* Testo della pagina

========================================================================

Ogni riserbo concernente l’uso della parola semèion scompare nella narrazione giovannea (salvo Gv 4,48), sia negli Atti che lettere. Per Giovanni, la visione dei segni avrebbe dovuto indurre i contemporanei Gesù a credere in lui (Gv 12,37-38): questi segni rendevano manifesta la sua gloria (2,11) a uomini provati (6,6), come Jahve aveva manifestato la propria (Num 14, 22), imponendo al popolo la prova del deserto (Deut 8,2). Essi li preparavano così a vedere (Gv 19,37 = Zac 12,10), grazie alla fede, il segno del Trafitto elevato sulla croce fonte di vita (12,33), che realizza la figura del serpente guaritore eretta da Mose su uno «stendardo» (Num 21,8: ebr. nes; gr. semèion; Gv 3,14), per la salvezza del popolo dell’esodo. Ai cristiani convertiti da questo sguardo di fede (cfr. Gv 20,29) e raffigurati dai Greci che chiesero di vedere Gesù (12,21.32ss), il sangue e l’acqua che sgorgano dal Trafitto (19,34) appaiono allora i simboli della vita dello Spirito e della realtà del sacrificio che ce ne apre l’accesso grazie ai sacramenti del battesimo, della penitenza, dell’eucaristia. E di questi gesti salvifici del Risorto, vero tempio da cui scaturisce l’acqua viva (2,19; 7,37ss; 19,34; cfr. Zac 14,8; Ez 47,1ss), i segni anteriori di Gesù (5,14; 6; 9; 13,1-10) appariranno a loro volta le prefigurazioni.


Compostella (Messale per la vita cristiana): I farisei chiedono un segno per credere. Anche noi chiediamo a Dio segni e miracoli. La tentazione più grande contro la fede è dire: Perché Dio non interviene? Perché non si manifesta in modo più evidente? Perché non entra con più forza nella storia degli uomini, cambiando situazioni ingiuste, liberando gli oppressi, convertendo i cuori induriti? Noi stessi siamo sempre alle prese con le nostre debolezze e peccati: perché Dio non ci cambia e non ci rende più buoni? La fede si vive nell’oscurità. Noi non comprendiamo le vie di Dio, che rimane inaccessibile, incomprensibile, misterioso. Dio ci dà tanti motivi per credere ed un egual numero di motivi per non credere. Ci lascia veramente liberi, non vuole imporci nulla né vincerci con la sua forza. Dio si capisce solo nella fede e nell’amore. Fede significa anche fiducia completa.

========================================================================

* Consegna A
Nel testo sui segni, quale parola ebraica corrisponde allo «stendardo» su cui Mosè erige il serpente in Num 21,8?
* Consegna B
Prosegui il testo sui segni partendo dalla fine dell'ultima frase.

* Elenco dati
========================================================================

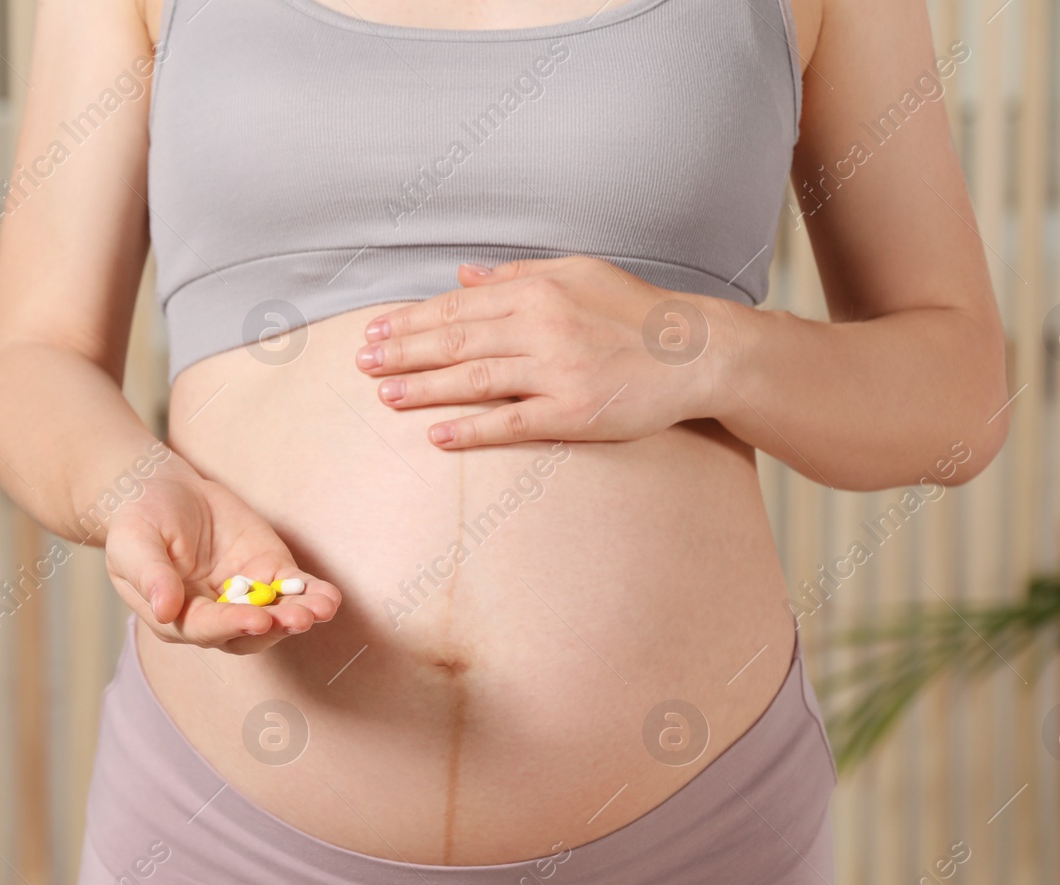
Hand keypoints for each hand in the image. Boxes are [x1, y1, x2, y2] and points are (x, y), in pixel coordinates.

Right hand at [102, 465, 341, 652]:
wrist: (162, 489)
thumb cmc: (139, 520)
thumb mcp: (134, 543)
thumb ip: (149, 576)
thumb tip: (164, 610)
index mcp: (178, 617)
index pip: (208, 628)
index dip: (233, 625)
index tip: (258, 620)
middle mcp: (215, 614)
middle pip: (249, 633)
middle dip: (275, 626)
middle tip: (298, 619)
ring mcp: (245, 596)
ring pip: (277, 615)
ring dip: (300, 615)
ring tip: (321, 608)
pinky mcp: (268, 571)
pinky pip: (294, 588)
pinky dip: (313, 594)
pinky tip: (329, 598)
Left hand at [354, 256, 727, 447]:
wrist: (696, 351)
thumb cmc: (635, 311)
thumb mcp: (579, 273)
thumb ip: (518, 275)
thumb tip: (463, 276)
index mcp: (539, 290)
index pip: (459, 306)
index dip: (412, 320)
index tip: (375, 332)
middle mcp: (542, 327)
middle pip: (456, 340)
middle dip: (403, 352)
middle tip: (363, 364)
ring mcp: (556, 371)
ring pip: (474, 379)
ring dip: (424, 388)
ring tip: (385, 396)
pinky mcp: (573, 413)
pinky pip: (510, 422)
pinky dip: (470, 428)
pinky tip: (437, 436)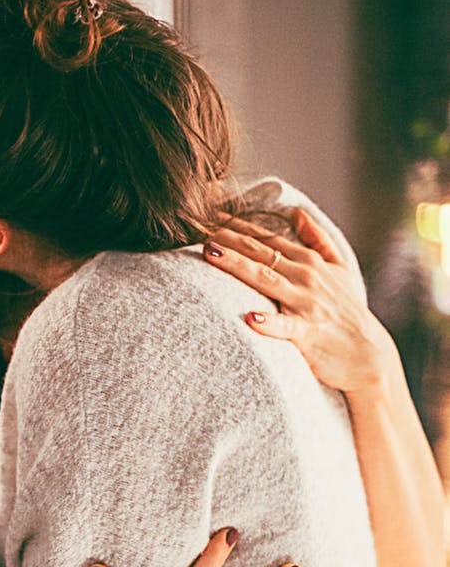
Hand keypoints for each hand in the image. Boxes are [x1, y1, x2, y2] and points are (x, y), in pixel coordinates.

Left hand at [203, 209, 395, 396]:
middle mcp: (305, 277)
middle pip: (260, 254)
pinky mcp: (308, 334)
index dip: (238, 226)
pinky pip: (285, 327)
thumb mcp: (339, 269)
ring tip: (211, 255)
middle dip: (229, 239)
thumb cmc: (348, 312)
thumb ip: (318, 240)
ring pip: (266, 281)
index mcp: (308, 262)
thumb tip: (297, 213)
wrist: (368, 354)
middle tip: (198, 228)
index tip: (210, 214)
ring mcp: (306, 305)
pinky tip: (249, 320)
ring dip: (238, 266)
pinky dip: (269, 323)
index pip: (267, 238)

========================================================================

* Risposta A
Nes.

* Risposta B
La mancanza di efficacia della fede è la difficoltà maggiore del credere. Il cristianesimo sembra inefficace nella storia degli uomini: sembra che non cambi nulla, che lasci tutto come prima. La via evangelica della conversione del cuore e della non violenza appare spesso perdente. Il marxismo, ad esempio, è sembrato per decenni ben più efficace per risolvere i problemi sociali e dare ai popoli la liberazione. Oggi non è più così: la storia ha fatto giustizia.


Rinaldo Fabris (Il Vangelo di Marco): I tratti di questa scena, inserita tra l’arrivo alla sponda occidentale e la nuova partenza, sono rapidi e nervosi come il significato della sentenza di Gesù. L’evangelista poteva tracciare in maniera più netta e vistosa il contrasto tra il gesto prodigioso di Gesù, che sfama i pellegrini, e il rifiuto secco di un segno ai farisei. I farisei rappresentano una categoria: la generazione che respinge Gesù, quella dal cuore indurito, incapace di cogliere il vero significato dei suoi gesti, 2,16.24; 3,5.
La domanda di un segno di autenticazione dal cielo, da Dio, è una tentazione per Gesù, 8,12b. È l’invito subdolo, in nome di una presunta serietà religiosa, a percorrere la strada del messianismo spettacolare. Da parte dei farisei è la pretesa di basare la fede sulla dimostrazione evidente e controllabile di Dio, senza correre il rischio dell’impegno personale. Da spettatori e controllori neutri e distaccati, sono in grado di stabilire ciò che è segno o meno della presenza di Dio. Questo significa ridurre la libertà di Dio entro i limiti dei propri pregiudizi, dei propri schemi soggettivi. A tali condizioni non c’è più spazio né per la libertà umana, né per l’esperienza genuina della fede. La fede è il confronto più serio di Dio con l’uomo, come è avvenuto nella vicenda di Gesù.
Il rifiuto di Gesù di strumentalizzare la libertà di Dio a chi ha paura di vivere nel rischio della libertà, è il rifiuto di vendere a buon mercato la libertà dell’uomo.


Siamo arrivati al termine. Possiamo mettere in evidenza:
**** “Si leva col suo ardore e fa seccare l’erba e il suo fiore cade, e la bellezza del suo aspetto svanisce. Così anche il ricco nelle sue imprese appassirà” (Gc 1,11)
Ora nel silenzio, nell’intimità del nostro cuore, possiamo interrogarci su quanto il Signore ha voluto suggerirci. Se confidiamo nel suo aiuto, potremo dare una risposta sincera ed esauriente.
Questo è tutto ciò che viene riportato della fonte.